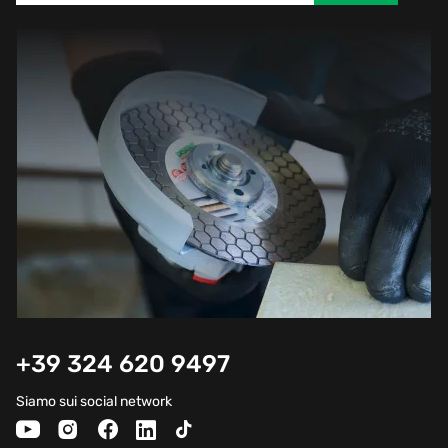
+39 324 620 9497
Siamo sui social network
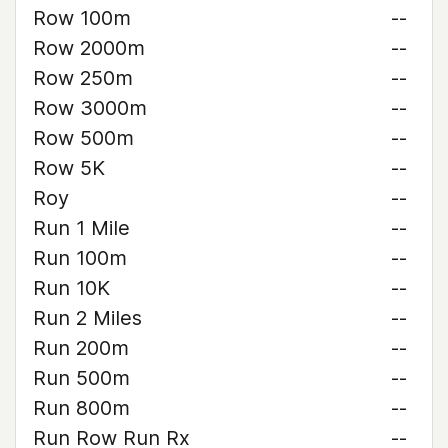
Row 100m
--
Row 2000m
--
Row 250m
--
Row 3000m
--
Row 500m
--
Row 5K
--
Roy
--
Run 1 Mile
--
Run 100m
--
Run 10K
--
Run 2 Miles
--
Run 200m
--
Run 500m
--
Run 800m
--
Run Row Run Rx
--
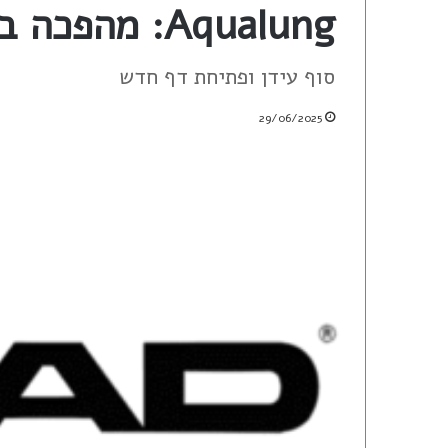
Aqualung: מהפכה בשוק הציוד לצלילה?
סוף עידן ופתיחת דף חדש
29/06/2025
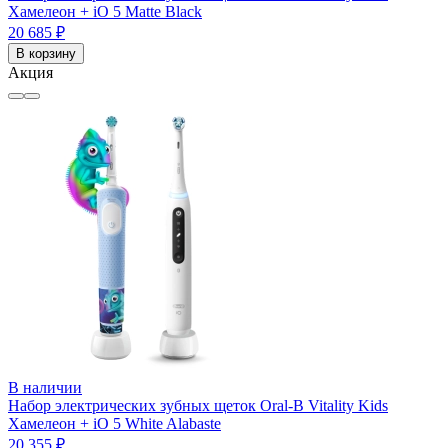
Хамелеон + iO 5 Matte Black
20 685 ₽
В корзину
Акция
В наличии
Набор электрических зубных щеток Oral-B Vitality Kids
Хамелеон + iO 5 White Alabaste
20 355 ₽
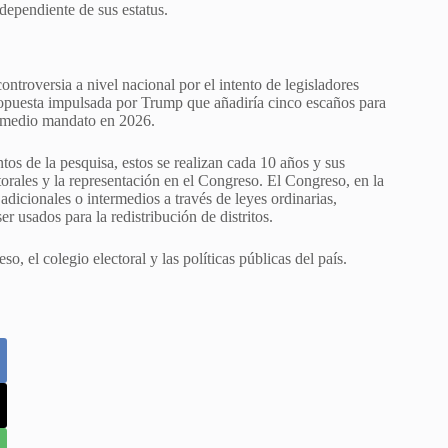
dependiente de sus estatus.
troversia a nivel nacional por el intento de legisladores
propuesta impulsada por Trump que añadiría cinco escaños para
e medio mandato en 2026.
tos de la pesquisa, estos se realizan cada 10 años y sus
ctorales y la representación en el Congreso. El Congreso, en la
adicionales o intermedios a través de leyes ordinarias,
er usados para la redistribución de distritos.
, el colegio electoral y las políticas públicas del país.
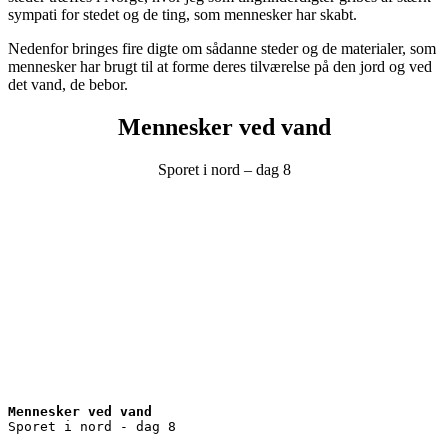
sympati for stedet og de ting, som mennesker har skabt.
Nedenfor bringes fire digte om sådanne steder og de materialer, som
mennesker har brugt til at forme deres tilværelse på den jord og ved
det vand, de bebor.
Mennesker ved vand
Sporet i nord – dag 8
Mennesker ved vand
Sporet i nord - dag 8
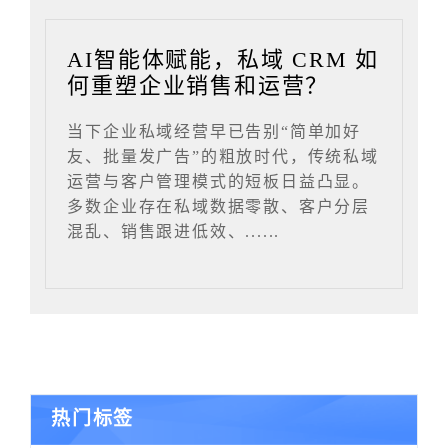
AI智能体赋能，私域 CRM 如
何重塑企业销售和运营？
当下企业私域经营早已告别“简单加好
友、批量发广告”的粗放时代，传统私域
运营与客户管理模式的短板日益凸显。
多数企业存在私域数据零散、客户分层
混乱、销售跟进低效、......
热门标签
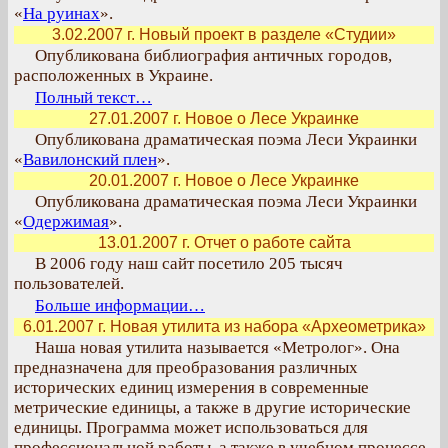
«
На руинах
».
3.02.2007 г. Новый проект в разделе «Студии»
Опубликована библиография античных городов,
расположенных в Украине.
Полный текст…
27.01.2007 г. Новое о Лесе Украинке
Опубликована драматическая поэма Леси Украинки
«
Вавилонский плен
».
20.01.2007 г. Новое о Лесе Украинке
Опубликована драматическая поэма Леси Украинки
«
Одержимая
».
13.01.2007 г. Отчет о работе сайта
В 2006 году наш сайт посетило 205 тысяч
пользователей.
Больше информации…
6.01.2007 г. Новая утилита из набора «Археометрика»
Наша новая утилита называется «Метролог». Она
предназначена для преобразования различных
исторических единиц измерения в современные
метрические единицы, а также в другие исторические
единицы. Программа может использоваться для
профессиональной работы, а также в учебном процессе.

________________________

▶ Task prompt: Transcribe everything above exactly. Do not include the pictures.

▶ Your response:
+39 324 620 9497
Siamo sui social network
Row 100m
--
Row 2000m
--
Row 250m
--
Row 3000m
--
Row 500m
--
Row 5K
--
Roy
--
Run 1 Mile
--
Run 100m
--
Run 10K
--
Run 2 Miles
--
Run 200m
--
Run 500m
--
Run 800m
--
Run Row Run Rx
--
Aqualung: מהפכה בשוק הציוד לצלילה?
סוף עידן ופתיחת דף חדש
29/06/2025
Хамелеон + iO 5 Matte Black
20 685 ₽
В корзину
Акция
В наличии
Набор электрических зубных щеток Oral-B Vitality Kids
Хамелеон + iO 5 White Alabaste
20 355 ₽
dependiente de sus estatus.
troversia a nivel nacional por el intento de legisladores
propuesta impulsada por Trump que añadiría cinco escaños para
e medio mandato en 2026.
tos de la pesquisa, estos se realizan cada 10 años y sus
ctorales y la representación en el Congreso. El Congreso, en la
adicionales o intermedios a través de leyes ordinarias,
er usados para la redistribución de distritos.
, el colegio electoral y las políticas públicas del país.
sympati for stedet og de ting, som mennesker har skabt.
Nedenfor bringes fire digte om sådanne steder og de materialer, som
mennesker har brugt til at forme deres tilværelse på den jord og ved
det vand, de bebor.
Mennesker ved vand
Sporet i nord – dag 8
Mennesker ved vand
Sporet i nord - dag 8
AI智能体赋能，私域 CRM 如
何重塑企业销售和运营？
当下企业私域经营早已告别“简单加好
友、批量发广告”的粗放时代，传统私域
运营与客户管理模式的短板日益凸显。
多数企业存在私域数据零散、客户分层
混乱、销售跟进低效、......
热门标签
«
На руинах
».
3.02.2007 г. Новый проект в разделе «Студии»
Опубликована библиография античных городов,
расположенных в Украине.
Полный текст…
27.01.2007 г. Новое о Лесе Украинке
Опубликована драматическая поэма Леси Украинки
«
Вавилонский плен
».
20.01.2007 г. Новое о Лесе Украинке
Опубликована драматическая поэма Леси Украинки
«
Одержимая
».
13.01.2007 г. Отчет о работе сайта
В 2006 году наш сайт посетило 205 тысяч
пользователей.
Больше информации…
6.01.2007 г. Новая утилита из набора «Археометрика»
Наша новая утилита называется «Метролог». Она
предназначена для преобразования различных
исторических единиц измерения в современные
метрические единицы, а также в другие исторические
единицы. Программа может использоваться для
профессиональной работы, а также в учебном процессе.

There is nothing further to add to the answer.